Another major component of our child welfare effort was implementing ShadowBox training into practice with two child welfare agencies. The collaborative team carefully considered and tested various approaches and incorporated multiple rounds of feedback from participants. Agencies determined that meeting once per month in small groups led by a skilled facilitator was the optimal approach. ShadowBox personnel trained a selected group of workers, supervisors, and managers from the two agencies to facilitate ShadowBox small groups. We also engaged agency leadership to plan for the sustainability of the ShadowBox effort.
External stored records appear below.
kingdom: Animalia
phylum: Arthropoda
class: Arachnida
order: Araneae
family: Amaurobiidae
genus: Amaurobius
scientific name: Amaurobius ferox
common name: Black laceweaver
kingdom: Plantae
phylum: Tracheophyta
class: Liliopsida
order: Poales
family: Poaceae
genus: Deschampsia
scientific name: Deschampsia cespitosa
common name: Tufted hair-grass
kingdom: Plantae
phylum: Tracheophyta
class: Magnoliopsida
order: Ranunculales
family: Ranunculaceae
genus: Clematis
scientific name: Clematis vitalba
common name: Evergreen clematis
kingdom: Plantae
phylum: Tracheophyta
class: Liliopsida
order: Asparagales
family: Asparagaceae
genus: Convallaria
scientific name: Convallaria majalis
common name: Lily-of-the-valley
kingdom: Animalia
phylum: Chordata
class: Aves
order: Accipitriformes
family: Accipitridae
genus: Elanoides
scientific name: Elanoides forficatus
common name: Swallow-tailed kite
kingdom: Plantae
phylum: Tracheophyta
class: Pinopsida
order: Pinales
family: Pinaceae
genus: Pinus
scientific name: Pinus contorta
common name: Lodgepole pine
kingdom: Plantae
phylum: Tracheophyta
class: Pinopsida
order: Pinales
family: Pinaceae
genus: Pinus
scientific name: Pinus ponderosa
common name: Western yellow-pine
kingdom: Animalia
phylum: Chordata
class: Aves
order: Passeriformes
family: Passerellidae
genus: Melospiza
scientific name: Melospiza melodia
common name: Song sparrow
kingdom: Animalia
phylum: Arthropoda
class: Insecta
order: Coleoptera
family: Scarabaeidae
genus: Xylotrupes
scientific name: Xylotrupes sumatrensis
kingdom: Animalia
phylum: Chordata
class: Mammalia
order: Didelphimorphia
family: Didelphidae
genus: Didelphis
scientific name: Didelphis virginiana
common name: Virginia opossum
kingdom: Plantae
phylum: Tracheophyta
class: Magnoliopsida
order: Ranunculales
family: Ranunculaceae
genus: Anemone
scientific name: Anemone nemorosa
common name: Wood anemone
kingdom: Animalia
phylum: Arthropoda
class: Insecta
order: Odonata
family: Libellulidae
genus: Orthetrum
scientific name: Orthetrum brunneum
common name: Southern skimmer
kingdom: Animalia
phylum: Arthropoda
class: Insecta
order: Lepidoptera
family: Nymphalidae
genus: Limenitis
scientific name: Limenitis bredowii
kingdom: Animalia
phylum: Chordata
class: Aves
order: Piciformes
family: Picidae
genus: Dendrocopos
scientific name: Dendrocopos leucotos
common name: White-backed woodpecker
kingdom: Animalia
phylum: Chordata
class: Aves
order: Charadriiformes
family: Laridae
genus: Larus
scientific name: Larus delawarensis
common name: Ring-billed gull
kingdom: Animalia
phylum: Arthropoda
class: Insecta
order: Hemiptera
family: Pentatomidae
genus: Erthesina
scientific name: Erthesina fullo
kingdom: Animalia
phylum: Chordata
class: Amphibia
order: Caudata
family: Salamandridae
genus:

Next, our team collected data from a six-month implementation period. Participants in ShadowBox training showed an average of 13% improvement from the pre-test (administered before participating in ShadowBox sessions) to a post-test (given after the final session). Participants in the training reported high degrees of satisfaction with the facilitator-led discussion and indicated that the training scenarios were realistic and challenging. Common feedback from participants was that they found it valuable and interesting to engage in peer-to-peer discussion.